Harper’s Hopes for Black Americans

COR Goals: Curiosity and Questioning, Global Perspective, Communication Skills, and Critical Thinking

Activity/Discussion Questions: Divide students into groups and assign each group one of the sources (but please pair “Student Volunteer Convention, Elon College” and excerpts from Character Building in College and leave off The Church in the Present Crisis to create an even number).  Ask students to spend a few minutes identifying, on the basis of their document alone, Harper’s hopes for Black Americans.  Then, put the groups in dialogue with one another, in round-robin format.  Are they able to harmonize their interpretations?

Jack Johnson and John Jeffress/Jeffries

Please note that this assignment could scale up to a full-blown paper by requiring students also to engage the sources by Clegg and Alderman et al. If the Clegg chapter is also used, George H. White may be included in the comparison.
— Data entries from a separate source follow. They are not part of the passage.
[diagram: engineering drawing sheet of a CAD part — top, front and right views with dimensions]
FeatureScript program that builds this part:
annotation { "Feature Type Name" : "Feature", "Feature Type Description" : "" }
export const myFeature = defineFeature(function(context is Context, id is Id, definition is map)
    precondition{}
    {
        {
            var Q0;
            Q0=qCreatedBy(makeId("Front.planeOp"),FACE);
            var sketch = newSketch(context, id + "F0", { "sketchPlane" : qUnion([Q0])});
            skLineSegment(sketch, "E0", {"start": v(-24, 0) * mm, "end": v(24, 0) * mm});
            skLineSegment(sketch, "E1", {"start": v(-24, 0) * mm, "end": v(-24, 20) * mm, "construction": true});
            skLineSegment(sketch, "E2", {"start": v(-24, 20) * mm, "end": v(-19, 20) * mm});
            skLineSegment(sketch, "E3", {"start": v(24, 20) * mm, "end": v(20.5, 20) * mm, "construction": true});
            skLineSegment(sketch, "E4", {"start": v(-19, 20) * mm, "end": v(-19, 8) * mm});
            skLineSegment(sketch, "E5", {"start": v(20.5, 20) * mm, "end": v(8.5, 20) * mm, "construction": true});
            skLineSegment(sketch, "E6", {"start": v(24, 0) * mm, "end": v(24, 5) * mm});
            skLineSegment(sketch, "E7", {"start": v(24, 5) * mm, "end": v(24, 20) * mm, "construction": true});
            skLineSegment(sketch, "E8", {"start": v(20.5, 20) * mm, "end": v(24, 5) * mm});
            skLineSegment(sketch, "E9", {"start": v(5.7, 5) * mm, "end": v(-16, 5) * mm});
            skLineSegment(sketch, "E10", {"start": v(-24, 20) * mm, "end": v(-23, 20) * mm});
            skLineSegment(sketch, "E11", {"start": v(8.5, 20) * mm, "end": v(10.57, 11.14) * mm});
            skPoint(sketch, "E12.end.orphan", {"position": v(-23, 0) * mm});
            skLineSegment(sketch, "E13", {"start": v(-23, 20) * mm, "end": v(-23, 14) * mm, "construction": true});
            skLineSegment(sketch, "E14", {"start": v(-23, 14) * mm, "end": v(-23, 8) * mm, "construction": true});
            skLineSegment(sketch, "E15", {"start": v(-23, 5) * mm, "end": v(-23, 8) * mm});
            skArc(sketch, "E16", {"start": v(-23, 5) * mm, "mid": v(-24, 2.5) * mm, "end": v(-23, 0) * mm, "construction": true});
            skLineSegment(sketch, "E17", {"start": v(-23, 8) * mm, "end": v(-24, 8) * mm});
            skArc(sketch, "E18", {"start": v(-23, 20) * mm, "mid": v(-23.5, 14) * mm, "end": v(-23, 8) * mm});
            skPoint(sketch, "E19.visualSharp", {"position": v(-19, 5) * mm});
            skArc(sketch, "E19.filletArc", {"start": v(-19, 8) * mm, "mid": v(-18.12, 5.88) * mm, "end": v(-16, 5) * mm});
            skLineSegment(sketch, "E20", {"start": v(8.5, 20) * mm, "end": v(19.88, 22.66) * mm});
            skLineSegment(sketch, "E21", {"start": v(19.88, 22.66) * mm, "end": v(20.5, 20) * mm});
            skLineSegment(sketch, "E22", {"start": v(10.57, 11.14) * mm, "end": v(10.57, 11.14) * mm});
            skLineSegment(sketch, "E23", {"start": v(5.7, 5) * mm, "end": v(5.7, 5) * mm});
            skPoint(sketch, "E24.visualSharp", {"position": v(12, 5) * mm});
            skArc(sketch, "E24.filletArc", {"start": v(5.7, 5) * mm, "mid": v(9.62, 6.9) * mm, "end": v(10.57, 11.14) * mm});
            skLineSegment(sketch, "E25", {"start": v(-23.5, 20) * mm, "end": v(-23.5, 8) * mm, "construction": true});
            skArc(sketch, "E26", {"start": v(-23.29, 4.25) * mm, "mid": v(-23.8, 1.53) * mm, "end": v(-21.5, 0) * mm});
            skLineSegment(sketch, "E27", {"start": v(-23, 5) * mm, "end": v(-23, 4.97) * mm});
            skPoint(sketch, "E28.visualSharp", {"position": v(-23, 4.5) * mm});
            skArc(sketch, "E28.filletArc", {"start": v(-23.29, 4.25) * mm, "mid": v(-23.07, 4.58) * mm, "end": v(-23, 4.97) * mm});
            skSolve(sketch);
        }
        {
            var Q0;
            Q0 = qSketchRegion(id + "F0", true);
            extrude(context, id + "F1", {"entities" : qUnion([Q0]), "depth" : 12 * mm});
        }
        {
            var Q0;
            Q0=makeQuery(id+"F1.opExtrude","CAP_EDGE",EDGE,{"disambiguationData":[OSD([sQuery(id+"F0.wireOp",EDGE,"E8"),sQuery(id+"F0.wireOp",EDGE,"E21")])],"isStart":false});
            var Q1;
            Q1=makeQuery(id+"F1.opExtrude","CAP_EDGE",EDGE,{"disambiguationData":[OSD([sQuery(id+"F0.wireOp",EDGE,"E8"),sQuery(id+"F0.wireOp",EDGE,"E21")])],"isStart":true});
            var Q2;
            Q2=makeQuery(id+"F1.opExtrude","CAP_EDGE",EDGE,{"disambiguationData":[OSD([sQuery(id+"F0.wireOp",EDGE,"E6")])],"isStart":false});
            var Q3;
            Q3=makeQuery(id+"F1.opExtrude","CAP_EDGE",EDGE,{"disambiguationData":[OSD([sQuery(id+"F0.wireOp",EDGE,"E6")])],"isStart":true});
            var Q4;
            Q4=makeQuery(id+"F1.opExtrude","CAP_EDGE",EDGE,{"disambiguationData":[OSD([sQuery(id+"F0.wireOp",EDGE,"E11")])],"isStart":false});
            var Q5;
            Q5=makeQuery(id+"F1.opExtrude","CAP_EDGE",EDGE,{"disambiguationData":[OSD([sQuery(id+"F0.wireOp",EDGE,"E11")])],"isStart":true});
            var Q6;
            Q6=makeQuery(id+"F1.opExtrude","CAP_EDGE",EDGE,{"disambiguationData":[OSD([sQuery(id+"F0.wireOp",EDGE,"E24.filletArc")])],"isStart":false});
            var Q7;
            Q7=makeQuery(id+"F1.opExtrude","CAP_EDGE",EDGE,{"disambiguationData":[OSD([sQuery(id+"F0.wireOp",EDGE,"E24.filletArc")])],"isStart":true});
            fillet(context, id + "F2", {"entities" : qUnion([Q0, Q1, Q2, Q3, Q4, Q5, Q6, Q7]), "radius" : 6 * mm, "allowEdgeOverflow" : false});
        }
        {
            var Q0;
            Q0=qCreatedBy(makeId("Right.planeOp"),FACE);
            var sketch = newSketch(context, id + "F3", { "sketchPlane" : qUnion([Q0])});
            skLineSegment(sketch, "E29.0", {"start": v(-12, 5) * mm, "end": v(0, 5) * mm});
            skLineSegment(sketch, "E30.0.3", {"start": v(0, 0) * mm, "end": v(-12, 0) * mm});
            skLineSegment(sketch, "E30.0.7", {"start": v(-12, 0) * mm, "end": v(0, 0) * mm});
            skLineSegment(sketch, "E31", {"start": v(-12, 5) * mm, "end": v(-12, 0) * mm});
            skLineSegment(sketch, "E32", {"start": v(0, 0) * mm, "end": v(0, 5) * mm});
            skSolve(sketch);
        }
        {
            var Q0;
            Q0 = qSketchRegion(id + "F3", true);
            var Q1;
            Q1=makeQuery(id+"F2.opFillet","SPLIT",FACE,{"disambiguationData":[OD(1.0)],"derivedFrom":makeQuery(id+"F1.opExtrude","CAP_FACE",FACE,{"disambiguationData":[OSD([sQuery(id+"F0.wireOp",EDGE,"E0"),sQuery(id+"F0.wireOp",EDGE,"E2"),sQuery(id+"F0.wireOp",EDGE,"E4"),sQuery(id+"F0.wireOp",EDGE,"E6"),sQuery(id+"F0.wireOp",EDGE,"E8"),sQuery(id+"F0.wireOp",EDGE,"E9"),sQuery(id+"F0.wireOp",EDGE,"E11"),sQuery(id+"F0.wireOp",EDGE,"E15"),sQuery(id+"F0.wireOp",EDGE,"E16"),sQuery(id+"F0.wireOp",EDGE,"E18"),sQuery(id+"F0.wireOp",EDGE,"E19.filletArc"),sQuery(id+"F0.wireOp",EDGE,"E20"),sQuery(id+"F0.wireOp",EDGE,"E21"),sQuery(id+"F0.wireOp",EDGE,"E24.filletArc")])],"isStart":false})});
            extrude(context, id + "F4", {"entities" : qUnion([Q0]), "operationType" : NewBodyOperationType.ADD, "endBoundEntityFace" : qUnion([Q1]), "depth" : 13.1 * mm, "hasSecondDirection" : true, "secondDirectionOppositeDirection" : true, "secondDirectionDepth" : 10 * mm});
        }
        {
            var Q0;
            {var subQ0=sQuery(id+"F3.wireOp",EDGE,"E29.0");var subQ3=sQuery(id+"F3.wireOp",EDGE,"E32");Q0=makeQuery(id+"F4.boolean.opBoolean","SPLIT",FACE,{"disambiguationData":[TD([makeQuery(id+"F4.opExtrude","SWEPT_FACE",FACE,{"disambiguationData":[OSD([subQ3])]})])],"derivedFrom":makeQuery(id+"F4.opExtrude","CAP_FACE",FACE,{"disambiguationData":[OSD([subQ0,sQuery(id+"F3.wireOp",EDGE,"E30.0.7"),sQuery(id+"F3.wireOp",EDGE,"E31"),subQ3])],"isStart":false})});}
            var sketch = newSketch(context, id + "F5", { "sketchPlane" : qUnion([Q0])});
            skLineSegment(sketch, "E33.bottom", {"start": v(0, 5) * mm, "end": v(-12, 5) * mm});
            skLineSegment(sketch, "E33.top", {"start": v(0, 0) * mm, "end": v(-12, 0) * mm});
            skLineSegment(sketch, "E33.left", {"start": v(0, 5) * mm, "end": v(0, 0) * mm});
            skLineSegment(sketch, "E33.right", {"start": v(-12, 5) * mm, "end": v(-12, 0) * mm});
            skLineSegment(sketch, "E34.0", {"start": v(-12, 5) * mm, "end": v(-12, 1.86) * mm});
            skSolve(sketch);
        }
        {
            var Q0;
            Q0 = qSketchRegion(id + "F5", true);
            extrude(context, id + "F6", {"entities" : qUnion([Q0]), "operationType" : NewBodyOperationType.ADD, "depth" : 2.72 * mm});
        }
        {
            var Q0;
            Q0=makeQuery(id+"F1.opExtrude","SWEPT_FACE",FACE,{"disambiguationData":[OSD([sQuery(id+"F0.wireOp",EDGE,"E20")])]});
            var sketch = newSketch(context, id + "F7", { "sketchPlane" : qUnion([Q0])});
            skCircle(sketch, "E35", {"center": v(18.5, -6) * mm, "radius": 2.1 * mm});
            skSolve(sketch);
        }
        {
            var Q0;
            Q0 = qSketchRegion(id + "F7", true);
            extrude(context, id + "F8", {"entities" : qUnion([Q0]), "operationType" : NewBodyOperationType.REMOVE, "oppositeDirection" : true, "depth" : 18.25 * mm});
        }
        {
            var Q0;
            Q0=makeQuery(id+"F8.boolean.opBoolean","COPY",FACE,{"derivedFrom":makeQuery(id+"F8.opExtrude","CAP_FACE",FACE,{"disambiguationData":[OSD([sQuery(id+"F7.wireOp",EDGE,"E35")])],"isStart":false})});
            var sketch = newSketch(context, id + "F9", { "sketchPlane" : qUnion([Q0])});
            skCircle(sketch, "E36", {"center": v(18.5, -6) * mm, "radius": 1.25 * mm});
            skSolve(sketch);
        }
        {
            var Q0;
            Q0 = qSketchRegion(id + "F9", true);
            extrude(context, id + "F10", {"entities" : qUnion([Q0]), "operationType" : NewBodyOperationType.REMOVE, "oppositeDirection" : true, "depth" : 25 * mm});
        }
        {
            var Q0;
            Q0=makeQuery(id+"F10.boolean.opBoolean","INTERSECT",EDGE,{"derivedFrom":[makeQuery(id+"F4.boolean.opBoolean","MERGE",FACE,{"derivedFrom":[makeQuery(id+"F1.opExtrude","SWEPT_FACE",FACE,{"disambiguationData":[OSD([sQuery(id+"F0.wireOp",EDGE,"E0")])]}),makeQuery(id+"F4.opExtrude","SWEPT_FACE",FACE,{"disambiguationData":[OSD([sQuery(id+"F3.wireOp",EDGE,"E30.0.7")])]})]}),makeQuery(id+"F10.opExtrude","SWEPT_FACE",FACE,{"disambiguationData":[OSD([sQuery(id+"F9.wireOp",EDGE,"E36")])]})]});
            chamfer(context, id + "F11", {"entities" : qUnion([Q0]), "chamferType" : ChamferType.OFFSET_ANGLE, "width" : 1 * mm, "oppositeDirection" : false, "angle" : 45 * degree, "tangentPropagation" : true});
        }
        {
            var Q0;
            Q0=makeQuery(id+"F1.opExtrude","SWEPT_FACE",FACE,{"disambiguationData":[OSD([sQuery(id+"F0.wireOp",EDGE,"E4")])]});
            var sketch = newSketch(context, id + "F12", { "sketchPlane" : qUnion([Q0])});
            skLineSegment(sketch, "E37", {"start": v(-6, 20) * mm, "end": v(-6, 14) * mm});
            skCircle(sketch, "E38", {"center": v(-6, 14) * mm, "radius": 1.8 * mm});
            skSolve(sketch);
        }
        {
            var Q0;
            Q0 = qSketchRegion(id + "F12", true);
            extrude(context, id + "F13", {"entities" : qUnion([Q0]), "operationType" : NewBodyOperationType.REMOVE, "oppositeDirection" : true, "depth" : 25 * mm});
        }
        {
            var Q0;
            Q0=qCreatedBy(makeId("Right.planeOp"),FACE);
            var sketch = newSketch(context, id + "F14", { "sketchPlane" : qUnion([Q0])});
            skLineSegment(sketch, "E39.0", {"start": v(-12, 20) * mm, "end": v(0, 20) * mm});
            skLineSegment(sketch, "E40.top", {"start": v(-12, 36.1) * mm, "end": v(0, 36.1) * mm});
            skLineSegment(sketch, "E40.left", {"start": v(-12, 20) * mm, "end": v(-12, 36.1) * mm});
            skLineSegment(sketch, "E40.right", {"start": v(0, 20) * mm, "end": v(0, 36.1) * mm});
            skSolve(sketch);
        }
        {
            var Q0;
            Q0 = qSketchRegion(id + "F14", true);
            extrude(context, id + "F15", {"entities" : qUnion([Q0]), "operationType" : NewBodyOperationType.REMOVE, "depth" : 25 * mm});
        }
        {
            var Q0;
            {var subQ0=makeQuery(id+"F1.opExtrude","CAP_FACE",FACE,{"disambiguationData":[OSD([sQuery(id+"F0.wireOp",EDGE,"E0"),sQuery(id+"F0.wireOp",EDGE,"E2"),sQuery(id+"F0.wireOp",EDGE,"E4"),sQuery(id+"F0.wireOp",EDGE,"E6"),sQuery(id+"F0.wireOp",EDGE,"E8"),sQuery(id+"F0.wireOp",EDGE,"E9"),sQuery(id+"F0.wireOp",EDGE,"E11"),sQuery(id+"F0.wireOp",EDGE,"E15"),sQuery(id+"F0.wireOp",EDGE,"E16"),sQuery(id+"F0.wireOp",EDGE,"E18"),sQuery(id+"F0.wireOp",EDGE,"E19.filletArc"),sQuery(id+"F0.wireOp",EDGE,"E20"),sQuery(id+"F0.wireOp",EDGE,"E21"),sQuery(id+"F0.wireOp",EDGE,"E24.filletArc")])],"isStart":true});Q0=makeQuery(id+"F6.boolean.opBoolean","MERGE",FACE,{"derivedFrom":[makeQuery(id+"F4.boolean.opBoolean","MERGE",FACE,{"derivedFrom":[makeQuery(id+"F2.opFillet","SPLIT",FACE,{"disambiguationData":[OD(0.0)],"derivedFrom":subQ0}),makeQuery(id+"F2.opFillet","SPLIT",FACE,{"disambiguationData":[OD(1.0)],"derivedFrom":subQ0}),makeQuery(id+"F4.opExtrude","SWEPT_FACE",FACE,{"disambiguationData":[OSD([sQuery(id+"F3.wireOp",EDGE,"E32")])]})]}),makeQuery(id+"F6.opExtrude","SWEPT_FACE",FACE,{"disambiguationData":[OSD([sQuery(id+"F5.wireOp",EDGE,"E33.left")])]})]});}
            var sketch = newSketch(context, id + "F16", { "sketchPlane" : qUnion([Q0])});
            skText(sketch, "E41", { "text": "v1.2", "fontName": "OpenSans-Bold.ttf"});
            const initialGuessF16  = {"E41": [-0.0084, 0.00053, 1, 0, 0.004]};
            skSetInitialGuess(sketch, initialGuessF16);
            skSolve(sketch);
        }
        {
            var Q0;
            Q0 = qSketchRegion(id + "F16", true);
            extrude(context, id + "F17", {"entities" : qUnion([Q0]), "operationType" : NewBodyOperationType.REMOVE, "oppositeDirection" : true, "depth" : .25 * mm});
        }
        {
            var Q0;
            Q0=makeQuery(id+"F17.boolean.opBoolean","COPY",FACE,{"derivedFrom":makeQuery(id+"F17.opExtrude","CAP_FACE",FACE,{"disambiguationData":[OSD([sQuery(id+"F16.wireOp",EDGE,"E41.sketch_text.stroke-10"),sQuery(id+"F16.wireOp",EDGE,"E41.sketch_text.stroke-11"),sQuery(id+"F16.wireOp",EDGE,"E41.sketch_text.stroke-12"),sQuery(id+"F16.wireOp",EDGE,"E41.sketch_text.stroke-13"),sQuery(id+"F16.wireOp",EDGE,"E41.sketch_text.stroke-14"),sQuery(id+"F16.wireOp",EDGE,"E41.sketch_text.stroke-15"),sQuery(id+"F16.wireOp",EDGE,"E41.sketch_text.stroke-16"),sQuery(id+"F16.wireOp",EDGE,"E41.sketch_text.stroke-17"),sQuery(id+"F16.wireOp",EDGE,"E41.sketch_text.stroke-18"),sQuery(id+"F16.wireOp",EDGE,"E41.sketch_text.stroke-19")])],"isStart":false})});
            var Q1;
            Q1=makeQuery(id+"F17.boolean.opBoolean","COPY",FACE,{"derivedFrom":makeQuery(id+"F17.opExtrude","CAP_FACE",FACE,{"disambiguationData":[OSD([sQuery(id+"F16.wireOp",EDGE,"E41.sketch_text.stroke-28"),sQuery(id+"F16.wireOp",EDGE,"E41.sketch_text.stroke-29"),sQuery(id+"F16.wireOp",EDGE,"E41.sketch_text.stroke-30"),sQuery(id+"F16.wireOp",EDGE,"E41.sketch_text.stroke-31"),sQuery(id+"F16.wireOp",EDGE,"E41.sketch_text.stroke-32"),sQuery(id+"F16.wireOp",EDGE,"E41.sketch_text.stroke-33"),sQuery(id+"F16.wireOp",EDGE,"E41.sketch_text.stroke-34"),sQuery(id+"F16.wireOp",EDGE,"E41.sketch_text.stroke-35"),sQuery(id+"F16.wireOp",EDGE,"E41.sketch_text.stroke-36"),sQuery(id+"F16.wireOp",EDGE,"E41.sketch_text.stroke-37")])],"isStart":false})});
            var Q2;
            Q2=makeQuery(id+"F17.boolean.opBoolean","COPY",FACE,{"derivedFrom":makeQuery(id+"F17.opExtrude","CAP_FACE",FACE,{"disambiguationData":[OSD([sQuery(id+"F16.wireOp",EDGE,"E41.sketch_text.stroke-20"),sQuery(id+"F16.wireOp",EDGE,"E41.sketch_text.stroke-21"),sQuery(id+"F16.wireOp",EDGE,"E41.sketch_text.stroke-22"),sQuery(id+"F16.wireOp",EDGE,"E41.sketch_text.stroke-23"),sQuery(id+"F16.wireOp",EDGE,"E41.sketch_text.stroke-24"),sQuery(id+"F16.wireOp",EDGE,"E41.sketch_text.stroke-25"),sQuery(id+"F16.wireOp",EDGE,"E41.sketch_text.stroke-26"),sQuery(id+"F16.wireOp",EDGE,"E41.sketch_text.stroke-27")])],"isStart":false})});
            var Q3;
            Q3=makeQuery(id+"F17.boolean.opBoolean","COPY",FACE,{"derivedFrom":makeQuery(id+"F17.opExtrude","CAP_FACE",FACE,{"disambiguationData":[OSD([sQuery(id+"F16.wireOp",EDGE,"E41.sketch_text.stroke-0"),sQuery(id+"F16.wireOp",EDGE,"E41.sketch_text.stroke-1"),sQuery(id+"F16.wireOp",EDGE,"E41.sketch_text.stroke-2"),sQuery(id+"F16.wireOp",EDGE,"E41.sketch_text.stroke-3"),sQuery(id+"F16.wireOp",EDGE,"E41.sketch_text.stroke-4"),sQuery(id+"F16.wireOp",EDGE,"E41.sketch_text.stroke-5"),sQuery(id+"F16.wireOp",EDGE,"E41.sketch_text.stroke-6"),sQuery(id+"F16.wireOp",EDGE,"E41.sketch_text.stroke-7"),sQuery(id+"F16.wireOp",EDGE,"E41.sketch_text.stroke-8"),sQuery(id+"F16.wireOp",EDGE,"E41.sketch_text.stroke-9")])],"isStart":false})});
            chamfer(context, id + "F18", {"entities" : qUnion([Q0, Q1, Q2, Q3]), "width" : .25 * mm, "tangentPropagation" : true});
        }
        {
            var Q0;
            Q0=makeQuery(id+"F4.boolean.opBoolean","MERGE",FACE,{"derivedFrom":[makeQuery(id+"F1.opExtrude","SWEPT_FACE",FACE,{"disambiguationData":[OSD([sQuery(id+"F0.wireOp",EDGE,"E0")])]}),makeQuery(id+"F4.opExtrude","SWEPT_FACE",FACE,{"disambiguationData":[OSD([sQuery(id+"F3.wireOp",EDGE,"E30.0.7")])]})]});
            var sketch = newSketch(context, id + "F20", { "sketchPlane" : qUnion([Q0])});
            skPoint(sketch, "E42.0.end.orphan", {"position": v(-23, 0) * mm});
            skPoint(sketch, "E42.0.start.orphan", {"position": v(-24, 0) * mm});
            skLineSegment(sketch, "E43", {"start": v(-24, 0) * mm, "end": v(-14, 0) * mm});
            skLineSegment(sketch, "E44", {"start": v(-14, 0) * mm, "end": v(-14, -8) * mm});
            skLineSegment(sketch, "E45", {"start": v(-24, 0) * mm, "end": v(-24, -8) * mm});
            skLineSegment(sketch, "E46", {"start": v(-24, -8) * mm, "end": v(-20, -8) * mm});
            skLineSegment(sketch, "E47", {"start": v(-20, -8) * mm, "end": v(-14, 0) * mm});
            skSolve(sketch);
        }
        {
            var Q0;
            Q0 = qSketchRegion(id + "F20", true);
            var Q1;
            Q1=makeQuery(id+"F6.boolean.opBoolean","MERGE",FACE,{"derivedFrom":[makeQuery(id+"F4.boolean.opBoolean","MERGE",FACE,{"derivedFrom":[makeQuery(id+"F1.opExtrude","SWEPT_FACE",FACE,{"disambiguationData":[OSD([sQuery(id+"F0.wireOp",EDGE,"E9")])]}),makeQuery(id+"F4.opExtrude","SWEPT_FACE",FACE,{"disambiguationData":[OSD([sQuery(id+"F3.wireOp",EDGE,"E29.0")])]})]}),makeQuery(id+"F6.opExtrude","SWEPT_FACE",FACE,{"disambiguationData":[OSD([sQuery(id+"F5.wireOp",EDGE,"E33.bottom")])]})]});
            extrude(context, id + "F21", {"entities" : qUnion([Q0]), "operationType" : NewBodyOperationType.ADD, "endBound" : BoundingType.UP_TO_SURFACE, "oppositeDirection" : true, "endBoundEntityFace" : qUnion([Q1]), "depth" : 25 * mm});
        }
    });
COR Goals: Curiosity and Questioning, Global Perspective, Communication Skills, and Critical Thinking

Activity/Discussion Questions: Have students read two of the most difficult sources, the 1910 piece in the Christian Sun and the 1920 article about the Jeffress lynching. What commonalities do students see in these events? From a white person’s perspective, what did Johnson and Jeffress have in common? What cultural assumptions about Black masculinity were in play?

Change over Time?

COR Goals: Curiosity and Questioning, Global Perspective, Communication Skills, Critical Thinking, Problem Solving

Activity/Discussion Questions: Do we have enough data points to understand Harper? Have students read all of the primary sources in advance. The question, either framed as a debate or for low stakes in-class writing, is whether Harper changed over time in his orientation to white supremacy/race relations or whether he remained consistent. Some observers have noted the vitriol of the 1910 essay and Harper’s investment in Black education from the late 1920s and posited positive growth, while others have framed them as part of a pattern of “progressive white supremacy.” Ask students to take a position and to defend it.

 

Take-Home Assignments

White Progressivism

COR Goals: Curiosity and Questioning, Research Skills, Broad Base of Knowledge, Global Perspective, Communication Skills, Critical Thinking, Problem Solving

Assignment: Have students read the Downs and Clegg pieces, as well as the Harper sources.  Depending on the desired scale of the assignment, they may also read sources on the Wilmington Race Massacre (beginning with the essays in Democracy Betrayed) and/or online, text-searchable newspaper articles from the turn of the century featuring Charles Aycock and others. Scholars have often cited the “paradox” of white southern progressivism–all-in for both education and white supremacy. How would you resolve this paradox? What sort of policy positions characterized this position?

Remembering Harper (A and B)

COR Goals: Curiosity and Questioning, Research Skills, Broad Base of Knowledge, Global Perspective, Communication Skills, Critical Thinking, Problem Solving

Assignment:

  • A. Please have students read statements from Duke University and Yale University about the principles for renaming buildings. Based on these statements and on what you know about William Harper, does Harper Hall qualify for renaming?
  • B. Please have students read statements from Duke University and Yale University about the principles for renaming buildings. Are these principles readily transferable from institution to institution? If Elon were to articulate a set of principles, what would you suggest? Please draft a memorandum outlining your principles and rationale.